Brooklyn-Queens Day: New York's Persistent Holiday

By Katie Uva

It’s the first Thursday in June! To most people, that means little more than that it is almost the first Friday in June, and that it was just the first Wednesday in June. But to New York City school children, it means Brooklyn-Queens Day, a gratuitous day off to go to amusement parks, run through sprinklers, and monitor the steady progress of ice cream melting down one’s face and arms. Nowadays, this holiday is a citywide phenomenon and has been renamed Chancellor's Day, but those of us old-timers who went to school before 2006 remember when Brooklyn-Queens Day used to be only for kids in Brooklyn and Queens, the one day of the year when kids in Manhattan actually envied us. But what is Brooklyn-Queens Day anyway?

Anniversary Day Parade in Brooklyn, 1920s. Library of Congress.

Anniversary Day Parade in Brooklyn, 1920s. Library of Congress.

The holiday, which has also been known as Rally Day, Anniversary Day, and Brooklyn Day, marks the opening of the first Sunday school on Long Island. The Brooklyn Sunday School Union was founded in 1816, and the celebration of its anniversary began in 1829. Back then, Anniversary Day was held during the third week in May, and was traditionally marked by a day off from school and a parade in Brooklyn that drew thousands of children.

Anniversary Day became controversial at the turn of the century, when the consolidation of the boroughs into Greater New York put pressure on public schools in Brooklyn and Queens to stop giving their students a day off that public school students in the other boroughs did not get. The Brooklyn School Board tried to convince the Sunday School Union to move the holiday to a weekend so that public school students could participate without public schools risking their funding, but to no avail. In 1902, the holiday was discontinued for public school students. However, in 1905 the State Legislature passed a law allowing Brooklyn Day to continue in Brooklyn, while in Queens it became optional.

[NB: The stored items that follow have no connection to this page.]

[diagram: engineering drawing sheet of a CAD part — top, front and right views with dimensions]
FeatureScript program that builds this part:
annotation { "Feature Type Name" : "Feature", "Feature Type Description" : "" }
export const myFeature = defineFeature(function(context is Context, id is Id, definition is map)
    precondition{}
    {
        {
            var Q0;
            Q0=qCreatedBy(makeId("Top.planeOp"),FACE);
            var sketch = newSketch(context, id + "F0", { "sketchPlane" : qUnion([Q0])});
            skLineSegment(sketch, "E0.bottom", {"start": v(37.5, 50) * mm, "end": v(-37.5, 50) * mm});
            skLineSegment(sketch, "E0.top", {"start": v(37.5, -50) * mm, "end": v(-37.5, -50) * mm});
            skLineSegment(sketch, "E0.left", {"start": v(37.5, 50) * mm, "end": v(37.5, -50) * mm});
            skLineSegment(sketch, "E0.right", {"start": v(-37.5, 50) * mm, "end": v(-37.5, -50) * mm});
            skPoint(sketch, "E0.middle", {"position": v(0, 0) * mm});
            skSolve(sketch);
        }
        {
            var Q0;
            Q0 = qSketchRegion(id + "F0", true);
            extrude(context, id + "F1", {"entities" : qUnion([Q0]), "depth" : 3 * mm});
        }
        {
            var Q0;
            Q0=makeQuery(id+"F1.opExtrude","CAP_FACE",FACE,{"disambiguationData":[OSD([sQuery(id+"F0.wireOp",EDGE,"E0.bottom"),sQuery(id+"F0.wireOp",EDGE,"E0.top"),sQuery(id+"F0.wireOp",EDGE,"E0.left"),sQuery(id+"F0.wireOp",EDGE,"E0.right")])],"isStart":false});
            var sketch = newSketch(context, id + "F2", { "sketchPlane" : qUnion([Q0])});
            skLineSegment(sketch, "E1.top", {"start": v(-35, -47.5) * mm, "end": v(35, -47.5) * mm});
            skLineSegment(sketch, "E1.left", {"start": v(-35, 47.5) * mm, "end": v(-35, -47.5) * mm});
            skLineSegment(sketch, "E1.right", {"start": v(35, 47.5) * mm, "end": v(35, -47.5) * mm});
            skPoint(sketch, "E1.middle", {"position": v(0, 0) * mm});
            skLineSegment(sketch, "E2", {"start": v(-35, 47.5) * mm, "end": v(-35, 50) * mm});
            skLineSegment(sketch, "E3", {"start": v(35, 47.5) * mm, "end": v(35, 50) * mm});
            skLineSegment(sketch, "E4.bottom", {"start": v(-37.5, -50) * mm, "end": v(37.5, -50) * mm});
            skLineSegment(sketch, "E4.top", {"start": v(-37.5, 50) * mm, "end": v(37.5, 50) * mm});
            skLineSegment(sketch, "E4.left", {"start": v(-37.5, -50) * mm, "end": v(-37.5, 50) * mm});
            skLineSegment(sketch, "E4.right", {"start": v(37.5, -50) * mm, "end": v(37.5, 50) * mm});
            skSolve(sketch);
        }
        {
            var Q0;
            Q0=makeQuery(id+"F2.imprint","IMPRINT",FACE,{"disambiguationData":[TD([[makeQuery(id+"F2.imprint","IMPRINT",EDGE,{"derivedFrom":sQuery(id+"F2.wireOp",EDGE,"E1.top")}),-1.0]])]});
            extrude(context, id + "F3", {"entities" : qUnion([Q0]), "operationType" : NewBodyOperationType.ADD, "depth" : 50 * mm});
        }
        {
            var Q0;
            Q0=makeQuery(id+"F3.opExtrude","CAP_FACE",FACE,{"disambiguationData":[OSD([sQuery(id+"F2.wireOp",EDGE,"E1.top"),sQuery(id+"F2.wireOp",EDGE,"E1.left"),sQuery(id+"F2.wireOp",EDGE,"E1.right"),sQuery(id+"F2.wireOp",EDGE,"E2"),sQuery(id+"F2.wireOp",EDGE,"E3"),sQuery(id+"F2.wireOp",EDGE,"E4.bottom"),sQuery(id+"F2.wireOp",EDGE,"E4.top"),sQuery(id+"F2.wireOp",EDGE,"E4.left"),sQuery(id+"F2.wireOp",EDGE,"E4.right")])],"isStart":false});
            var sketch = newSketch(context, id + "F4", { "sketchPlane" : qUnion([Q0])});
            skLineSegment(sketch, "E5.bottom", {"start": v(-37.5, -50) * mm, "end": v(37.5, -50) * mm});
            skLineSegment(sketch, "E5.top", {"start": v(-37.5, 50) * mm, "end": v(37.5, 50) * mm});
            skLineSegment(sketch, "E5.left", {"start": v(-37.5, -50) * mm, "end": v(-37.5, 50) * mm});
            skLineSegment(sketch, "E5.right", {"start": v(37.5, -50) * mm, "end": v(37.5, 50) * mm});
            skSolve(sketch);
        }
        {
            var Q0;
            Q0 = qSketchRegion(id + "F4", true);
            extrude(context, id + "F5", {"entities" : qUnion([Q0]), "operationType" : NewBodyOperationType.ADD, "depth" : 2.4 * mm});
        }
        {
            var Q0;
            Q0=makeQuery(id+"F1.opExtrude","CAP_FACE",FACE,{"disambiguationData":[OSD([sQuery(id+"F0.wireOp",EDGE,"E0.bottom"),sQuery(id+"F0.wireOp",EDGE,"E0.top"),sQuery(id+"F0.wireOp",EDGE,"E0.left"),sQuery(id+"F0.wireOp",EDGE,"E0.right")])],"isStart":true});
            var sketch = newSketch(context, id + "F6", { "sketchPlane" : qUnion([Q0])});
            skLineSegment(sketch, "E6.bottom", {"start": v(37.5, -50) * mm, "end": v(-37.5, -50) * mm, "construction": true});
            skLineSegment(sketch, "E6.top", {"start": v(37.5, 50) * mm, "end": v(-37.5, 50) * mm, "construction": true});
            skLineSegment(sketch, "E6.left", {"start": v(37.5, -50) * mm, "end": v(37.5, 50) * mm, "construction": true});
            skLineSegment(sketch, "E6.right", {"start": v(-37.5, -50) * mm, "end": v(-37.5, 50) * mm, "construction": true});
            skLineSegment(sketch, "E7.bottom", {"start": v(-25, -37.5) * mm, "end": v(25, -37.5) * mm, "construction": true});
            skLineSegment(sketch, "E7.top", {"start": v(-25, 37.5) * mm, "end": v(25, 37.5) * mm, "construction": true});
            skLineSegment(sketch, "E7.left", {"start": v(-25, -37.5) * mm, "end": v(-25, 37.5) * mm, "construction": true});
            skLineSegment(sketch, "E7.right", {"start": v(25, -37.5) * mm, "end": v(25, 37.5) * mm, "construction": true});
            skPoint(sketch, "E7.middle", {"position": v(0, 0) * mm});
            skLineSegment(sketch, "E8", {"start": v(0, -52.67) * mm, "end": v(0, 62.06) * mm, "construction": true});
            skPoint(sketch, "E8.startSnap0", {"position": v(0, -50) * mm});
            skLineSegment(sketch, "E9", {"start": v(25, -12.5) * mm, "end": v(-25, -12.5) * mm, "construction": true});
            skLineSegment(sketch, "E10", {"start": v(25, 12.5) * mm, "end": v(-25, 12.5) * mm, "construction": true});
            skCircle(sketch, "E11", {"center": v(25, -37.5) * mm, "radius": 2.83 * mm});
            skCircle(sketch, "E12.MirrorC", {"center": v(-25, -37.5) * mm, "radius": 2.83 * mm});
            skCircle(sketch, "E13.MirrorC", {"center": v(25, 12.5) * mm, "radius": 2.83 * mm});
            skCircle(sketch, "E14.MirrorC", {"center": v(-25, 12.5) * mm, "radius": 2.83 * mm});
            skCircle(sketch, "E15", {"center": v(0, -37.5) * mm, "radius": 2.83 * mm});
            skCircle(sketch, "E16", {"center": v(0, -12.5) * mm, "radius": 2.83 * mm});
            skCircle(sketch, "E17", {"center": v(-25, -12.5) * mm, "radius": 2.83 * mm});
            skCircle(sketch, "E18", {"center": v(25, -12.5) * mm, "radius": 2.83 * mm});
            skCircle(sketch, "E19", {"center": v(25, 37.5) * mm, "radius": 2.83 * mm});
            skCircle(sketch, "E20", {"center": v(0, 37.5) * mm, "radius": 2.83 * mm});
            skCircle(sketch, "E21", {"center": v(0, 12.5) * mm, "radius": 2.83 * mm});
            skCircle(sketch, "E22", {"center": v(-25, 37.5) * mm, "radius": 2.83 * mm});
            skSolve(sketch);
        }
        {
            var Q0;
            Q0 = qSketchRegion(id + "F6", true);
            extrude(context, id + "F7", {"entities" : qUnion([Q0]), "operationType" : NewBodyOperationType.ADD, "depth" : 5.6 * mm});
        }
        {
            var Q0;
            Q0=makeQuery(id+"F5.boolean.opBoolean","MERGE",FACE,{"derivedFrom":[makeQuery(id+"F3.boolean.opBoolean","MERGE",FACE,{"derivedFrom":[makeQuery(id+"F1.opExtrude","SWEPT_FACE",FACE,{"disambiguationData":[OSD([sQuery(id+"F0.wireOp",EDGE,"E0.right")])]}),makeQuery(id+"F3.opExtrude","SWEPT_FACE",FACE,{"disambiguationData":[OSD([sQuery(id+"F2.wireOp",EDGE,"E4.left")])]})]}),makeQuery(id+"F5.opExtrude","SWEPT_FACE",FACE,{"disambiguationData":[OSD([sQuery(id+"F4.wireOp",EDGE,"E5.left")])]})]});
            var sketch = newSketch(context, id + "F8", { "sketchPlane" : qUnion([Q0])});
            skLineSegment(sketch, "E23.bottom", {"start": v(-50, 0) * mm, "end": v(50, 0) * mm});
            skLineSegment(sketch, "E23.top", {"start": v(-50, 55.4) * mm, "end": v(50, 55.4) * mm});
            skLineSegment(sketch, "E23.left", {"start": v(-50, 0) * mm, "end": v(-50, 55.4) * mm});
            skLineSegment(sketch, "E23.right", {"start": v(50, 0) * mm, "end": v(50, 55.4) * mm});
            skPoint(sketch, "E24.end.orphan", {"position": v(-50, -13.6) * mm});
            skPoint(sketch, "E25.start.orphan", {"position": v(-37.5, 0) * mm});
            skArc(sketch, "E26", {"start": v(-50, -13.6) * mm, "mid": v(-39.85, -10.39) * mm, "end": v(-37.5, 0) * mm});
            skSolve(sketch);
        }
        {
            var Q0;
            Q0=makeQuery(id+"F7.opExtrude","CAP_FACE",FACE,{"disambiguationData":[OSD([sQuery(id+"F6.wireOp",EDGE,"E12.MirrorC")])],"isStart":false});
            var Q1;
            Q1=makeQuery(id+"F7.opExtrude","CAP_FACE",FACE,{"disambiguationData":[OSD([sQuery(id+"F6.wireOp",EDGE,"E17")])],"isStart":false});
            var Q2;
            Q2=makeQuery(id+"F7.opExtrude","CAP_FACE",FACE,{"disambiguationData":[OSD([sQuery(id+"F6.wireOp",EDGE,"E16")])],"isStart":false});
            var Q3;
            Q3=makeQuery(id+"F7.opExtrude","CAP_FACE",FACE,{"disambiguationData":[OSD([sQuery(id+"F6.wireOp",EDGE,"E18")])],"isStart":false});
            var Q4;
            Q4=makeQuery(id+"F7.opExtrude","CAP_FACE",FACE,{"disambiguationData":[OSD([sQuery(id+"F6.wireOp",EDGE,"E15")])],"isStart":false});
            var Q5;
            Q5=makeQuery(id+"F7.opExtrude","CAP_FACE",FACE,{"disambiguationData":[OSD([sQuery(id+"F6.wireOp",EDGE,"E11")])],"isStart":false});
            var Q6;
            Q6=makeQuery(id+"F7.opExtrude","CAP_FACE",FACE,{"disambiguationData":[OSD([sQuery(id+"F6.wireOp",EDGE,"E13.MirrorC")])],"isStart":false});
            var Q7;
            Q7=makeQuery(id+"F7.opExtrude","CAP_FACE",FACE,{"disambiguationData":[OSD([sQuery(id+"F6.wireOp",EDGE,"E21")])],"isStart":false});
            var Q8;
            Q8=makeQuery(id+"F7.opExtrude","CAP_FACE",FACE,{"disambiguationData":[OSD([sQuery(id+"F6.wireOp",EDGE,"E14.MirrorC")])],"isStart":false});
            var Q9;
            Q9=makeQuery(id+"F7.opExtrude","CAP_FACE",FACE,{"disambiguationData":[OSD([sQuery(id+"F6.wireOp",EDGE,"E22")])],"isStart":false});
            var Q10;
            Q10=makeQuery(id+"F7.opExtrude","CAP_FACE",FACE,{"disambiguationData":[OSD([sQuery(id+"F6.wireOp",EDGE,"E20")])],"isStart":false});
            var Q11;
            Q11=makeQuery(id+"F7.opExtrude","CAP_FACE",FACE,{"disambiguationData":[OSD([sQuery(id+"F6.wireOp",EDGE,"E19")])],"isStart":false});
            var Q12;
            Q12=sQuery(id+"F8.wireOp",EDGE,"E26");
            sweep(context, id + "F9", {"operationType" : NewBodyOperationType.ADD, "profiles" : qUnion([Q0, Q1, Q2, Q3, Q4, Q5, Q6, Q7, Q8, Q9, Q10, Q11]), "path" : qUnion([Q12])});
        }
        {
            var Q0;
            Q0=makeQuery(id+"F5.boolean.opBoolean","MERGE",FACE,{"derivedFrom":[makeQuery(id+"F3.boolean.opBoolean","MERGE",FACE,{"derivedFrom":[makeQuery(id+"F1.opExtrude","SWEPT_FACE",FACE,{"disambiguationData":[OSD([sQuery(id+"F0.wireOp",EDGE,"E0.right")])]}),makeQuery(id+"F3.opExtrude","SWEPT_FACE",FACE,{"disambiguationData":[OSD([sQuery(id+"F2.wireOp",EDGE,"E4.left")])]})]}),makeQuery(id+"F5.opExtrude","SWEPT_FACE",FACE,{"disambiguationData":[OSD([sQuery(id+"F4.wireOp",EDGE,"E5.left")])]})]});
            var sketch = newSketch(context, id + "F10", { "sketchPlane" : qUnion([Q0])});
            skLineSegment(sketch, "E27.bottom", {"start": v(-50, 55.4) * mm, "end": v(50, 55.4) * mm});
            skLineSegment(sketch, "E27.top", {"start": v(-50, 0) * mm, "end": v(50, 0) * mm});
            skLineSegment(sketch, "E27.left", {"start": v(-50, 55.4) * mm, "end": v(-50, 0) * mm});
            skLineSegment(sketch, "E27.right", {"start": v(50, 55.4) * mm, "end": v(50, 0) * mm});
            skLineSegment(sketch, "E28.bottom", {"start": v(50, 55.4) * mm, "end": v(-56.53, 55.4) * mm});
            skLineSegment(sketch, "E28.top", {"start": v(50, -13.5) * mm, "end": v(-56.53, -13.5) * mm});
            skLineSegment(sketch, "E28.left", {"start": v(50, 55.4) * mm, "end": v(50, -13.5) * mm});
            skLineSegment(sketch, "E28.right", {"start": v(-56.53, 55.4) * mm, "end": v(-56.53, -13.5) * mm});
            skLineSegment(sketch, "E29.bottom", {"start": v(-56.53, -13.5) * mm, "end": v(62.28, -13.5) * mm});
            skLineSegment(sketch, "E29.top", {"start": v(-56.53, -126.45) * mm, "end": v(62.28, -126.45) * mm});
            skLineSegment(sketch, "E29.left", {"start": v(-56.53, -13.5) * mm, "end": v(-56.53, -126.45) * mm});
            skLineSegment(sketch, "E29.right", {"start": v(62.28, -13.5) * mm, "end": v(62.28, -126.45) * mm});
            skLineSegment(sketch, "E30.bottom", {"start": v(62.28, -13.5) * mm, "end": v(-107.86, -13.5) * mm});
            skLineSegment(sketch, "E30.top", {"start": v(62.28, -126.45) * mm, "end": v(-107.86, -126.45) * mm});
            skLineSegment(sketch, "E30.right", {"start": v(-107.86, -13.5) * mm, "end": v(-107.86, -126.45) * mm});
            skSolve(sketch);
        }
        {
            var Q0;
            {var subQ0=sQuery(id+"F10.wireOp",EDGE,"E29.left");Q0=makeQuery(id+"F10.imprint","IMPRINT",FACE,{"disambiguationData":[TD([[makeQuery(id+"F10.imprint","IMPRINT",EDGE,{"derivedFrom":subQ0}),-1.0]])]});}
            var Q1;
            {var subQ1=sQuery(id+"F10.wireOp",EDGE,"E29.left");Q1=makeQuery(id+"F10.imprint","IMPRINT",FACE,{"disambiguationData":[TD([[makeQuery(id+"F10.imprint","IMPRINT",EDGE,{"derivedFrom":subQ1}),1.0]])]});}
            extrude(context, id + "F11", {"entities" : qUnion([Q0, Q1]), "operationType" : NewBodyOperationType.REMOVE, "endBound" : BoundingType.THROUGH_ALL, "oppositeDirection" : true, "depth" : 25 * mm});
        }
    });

Children at an Anniversary Day Parade, 1944. Library of Congress.

Children at an Anniversary Day Parade, 1944. Library of Congress.

Queens revived Brooklyn-Queens Day in the 1950s, when lobbying on the part of the Queens Federation of Churches caused Governor Nelson Rockefeller to officially reinstate Brooklyn-Queens Day in 1959. In that year, 150,000 children participated in parades in Brooklyn, and 25,000 participated in a series of parades in Queens. The law stated that Brooklyn-Queens Day must occur every year except in the case of an emergency; to date, that clause has been invoked only once, in 1994, when asbestos removal delayed the beginning of many schools throughout the city at the start of the 1993-1994 school year.

Brooklyn-Queens Day enjoyed raging popularity in Brooklyn and Queens and seething resentment in Manhattan, the Bronx, and Staten Island for the next 46 years. In 2005, after negotiations between the city and the United Federation of Teachers, Brooklyn-Queens Day was extended to all five of the boroughs, with the first citywide holiday occurring in 2006. Renamed Chancellor's Day, it is now a day that all New York City school children can enjoy.

The history of this anomalous little holiday is a long one that touches on the rise of public schools, the consolidation of New York, Brooklyn’s continued quest for its own identity within the larger city, questions of religious observance in public schools, and the relationship between Brooklyn and Queens. Most striking is how its meaning has morphed and changed over the years, from a Protestant celebration of Sunday schools in the 19th century, to a 20th century celebration of Queens and Brooklyn pride to the present day, when for the vast majority it has become a simple celebration of sleeping late and not doing homework.

Katie Uva is a Gotham editor, founding member of The Graduate Center's Public History Collective, and an educator at The Museum of the City of New York.